Tata Chemicals saw 33-per cent profit growth in the first quarter even though volumes have shrunk in some sections of the fertiliser segment. Most of the soda ash units in India, the UK and the US have seen robust growth and expansion in margins, mainly on the back of reduction in input costs. The consumer business has also done well. Speaking to BTVI , Tata Chemicals Managing Director R Mukundan says the company remains positive on consumer, chemicals and farm businesses. The farm business will see a positive fillip with the arrival of the monsoon, he said. The company is also well prepared for any rise in energy costs as it hedges the fuel prices as soon as it gets orders, he said. Excerpts:

Can you take us through the highlights of the Q1 earnings, especially the underlying profit, price and volume growth?

If you look at the underlying growth on the revenue side, the volume has shrunk and revenues have come down mainly on account of the drop in fertiliser revenues. Other than fertiliser, other segments have either grown or remained stable.

The fertiliser segment witnessed de-growth because of the 15 days of annual shut-down in our urea unit. In addition to that, we also shut our operations at Haldia for phosphate fertiliser because of sharp reduction in margins. The urea plant is fully operational now and phosphate plant is also scheduled to move on with the same strength, albeit with reduced margin structure. The increase in margins is because of the good performance of the consumer business and all our operating units in soda ash. They have seen robust growth and expansion in margins mainly on the back of improved performance in India, the UK and the US due to reduction in input costs. The UK unit has moved from negative to positive zone due to restructuring done in the recent past.

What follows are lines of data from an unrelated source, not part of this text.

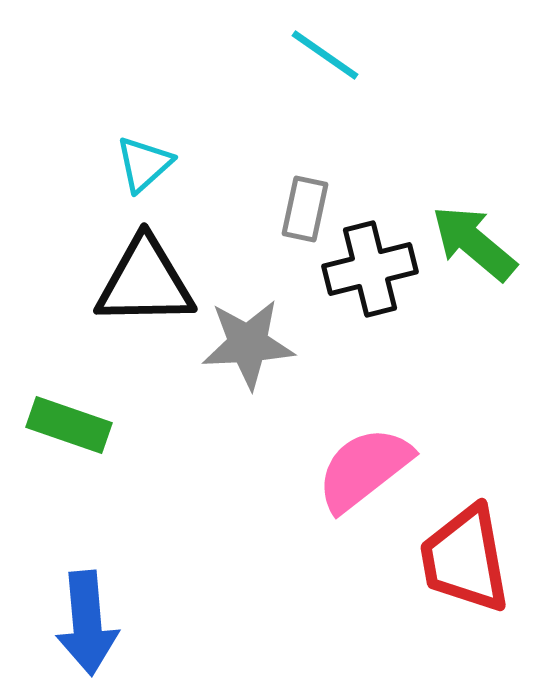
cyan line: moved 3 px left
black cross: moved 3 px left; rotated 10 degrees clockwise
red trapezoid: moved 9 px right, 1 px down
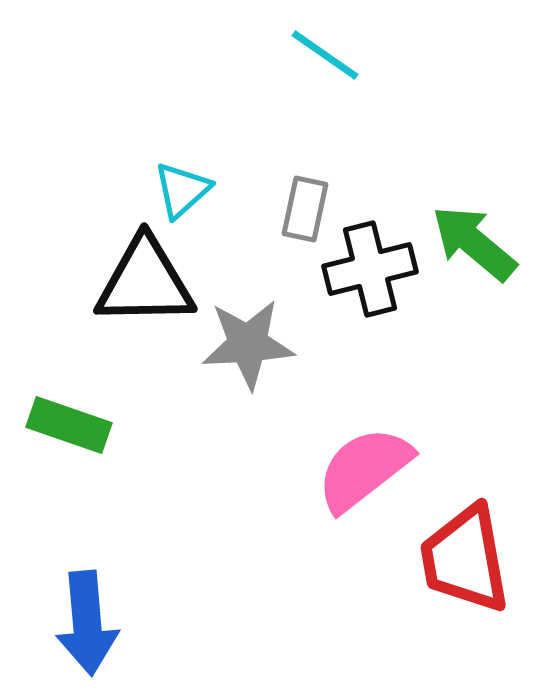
cyan triangle: moved 38 px right, 26 px down
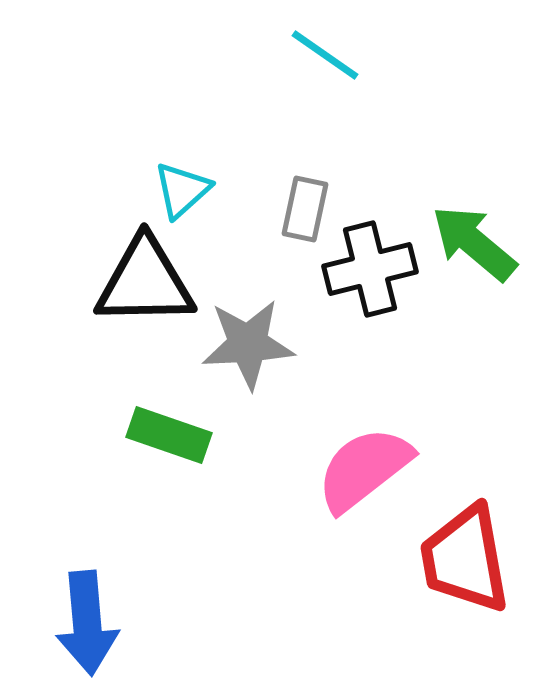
green rectangle: moved 100 px right, 10 px down
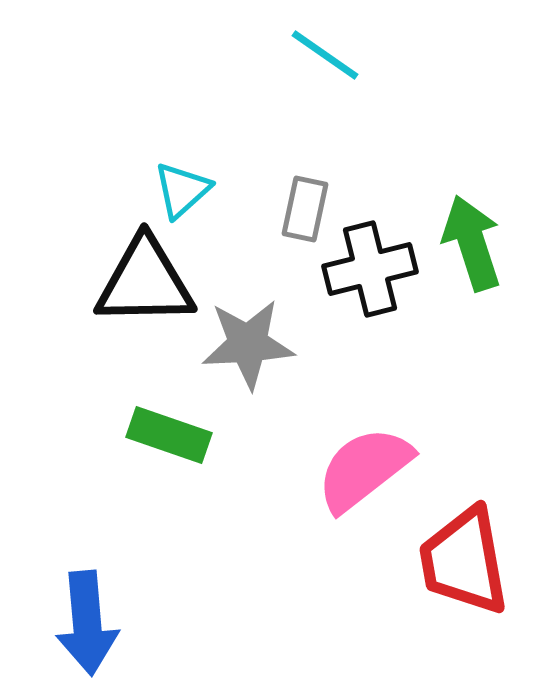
green arrow: moved 2 px left; rotated 32 degrees clockwise
red trapezoid: moved 1 px left, 2 px down
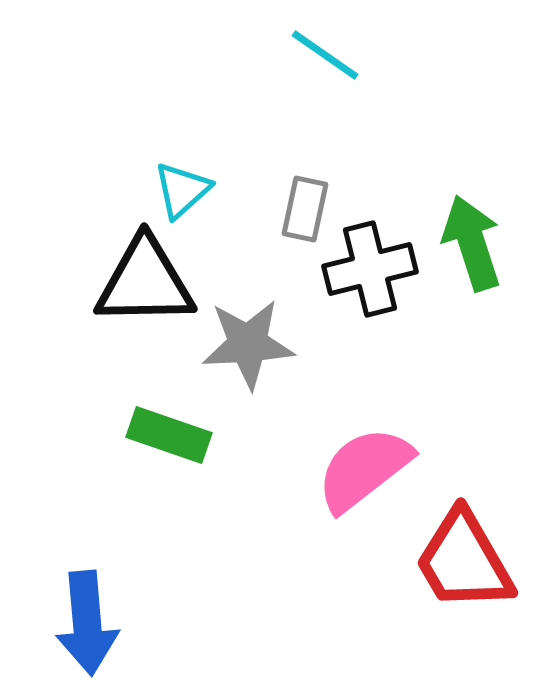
red trapezoid: rotated 20 degrees counterclockwise
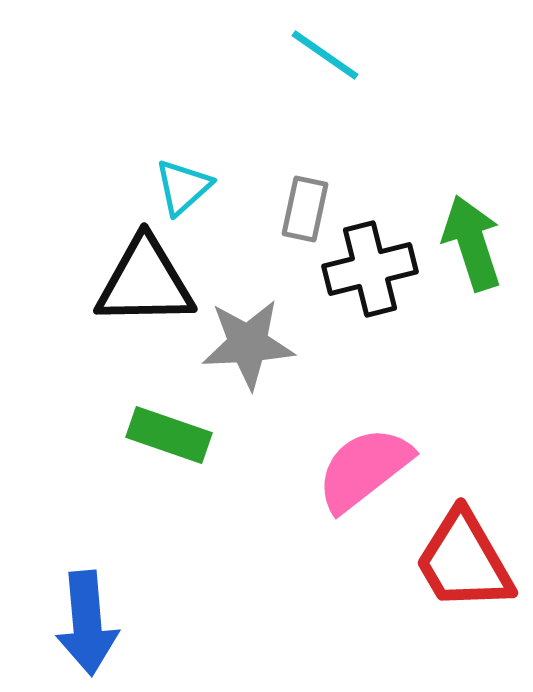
cyan triangle: moved 1 px right, 3 px up
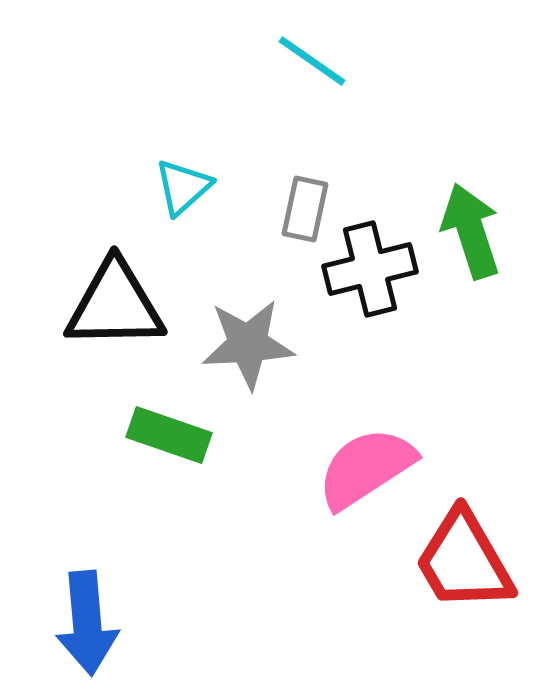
cyan line: moved 13 px left, 6 px down
green arrow: moved 1 px left, 12 px up
black triangle: moved 30 px left, 23 px down
pink semicircle: moved 2 px right, 1 px up; rotated 5 degrees clockwise
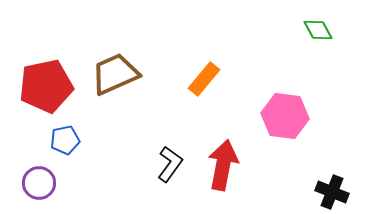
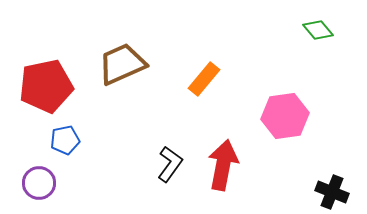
green diamond: rotated 12 degrees counterclockwise
brown trapezoid: moved 7 px right, 10 px up
pink hexagon: rotated 15 degrees counterclockwise
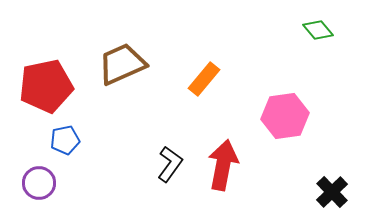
black cross: rotated 24 degrees clockwise
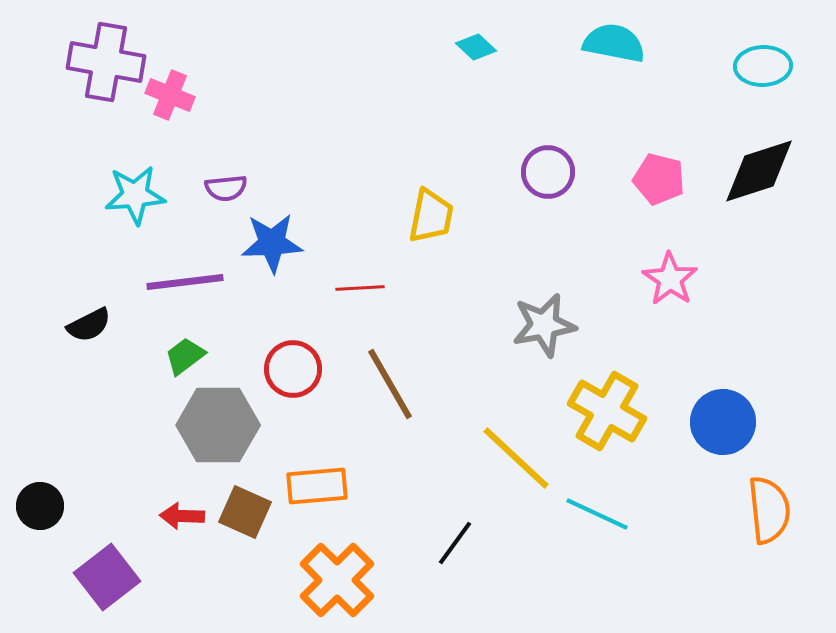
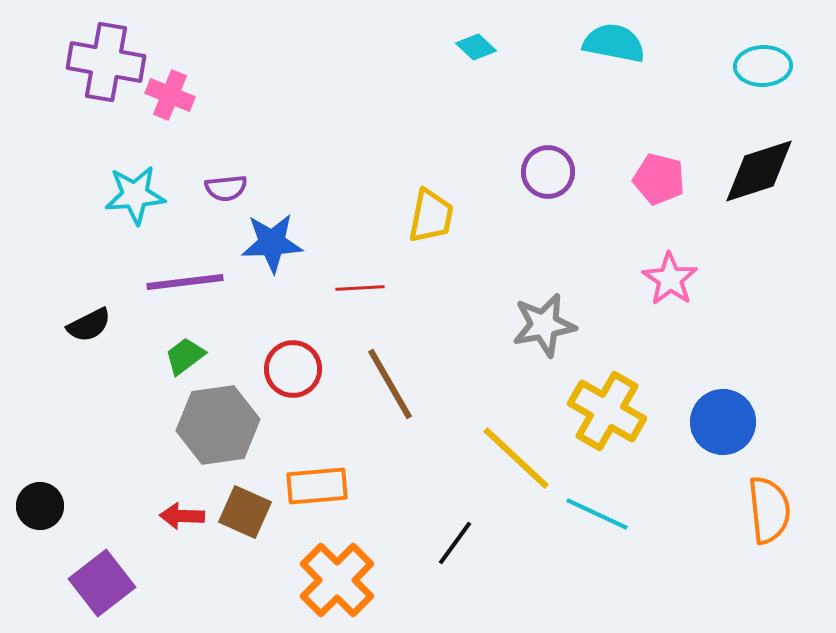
gray hexagon: rotated 8 degrees counterclockwise
purple square: moved 5 px left, 6 px down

As far as soda ash is concerned, all our units are profitable today. On the consumer side, the business has grown in both salt, pulses and gram flour — pulses and gram flour has grown by 8 per cent. We remain positive on consumer, chemicals and farm businesses. .

What is the update on gas hedging. Is it profitable now? How is working capital matrix looking due to the delay in subsidy payment by th government?

The gas mark-to-market was negative last quarter. This quarter, it turned positive. So there is movement on that. As far as working capital is concerned, we are fairly comfortable except for the delayed subsidy payment of ₹1,478 crore.

What about the raw material tailwinds? They have helped you improve margins. But do you see the peak now?

In the last two quarters, we benefited from falling international prices of all energy inputs. That probably has tapered off and there could be periods of increase in terms of energy costs. However, we do hedge our input costs back-to-back the moment we book an order. So, we are well covered through our hedges on raw material inputs.

What about the capex plan and the outlook for FY17? What should investors expect on capital allocation among various businesses?

On a normal cycle, we have got most of the capital spends for maintenance capital and sustenance capital. In terms of growth needs of the business, we have very small capital allocated to expand our salt operations. Other than that, our growth areas remain the consumer and speciality businesses, which are not so capital intensive.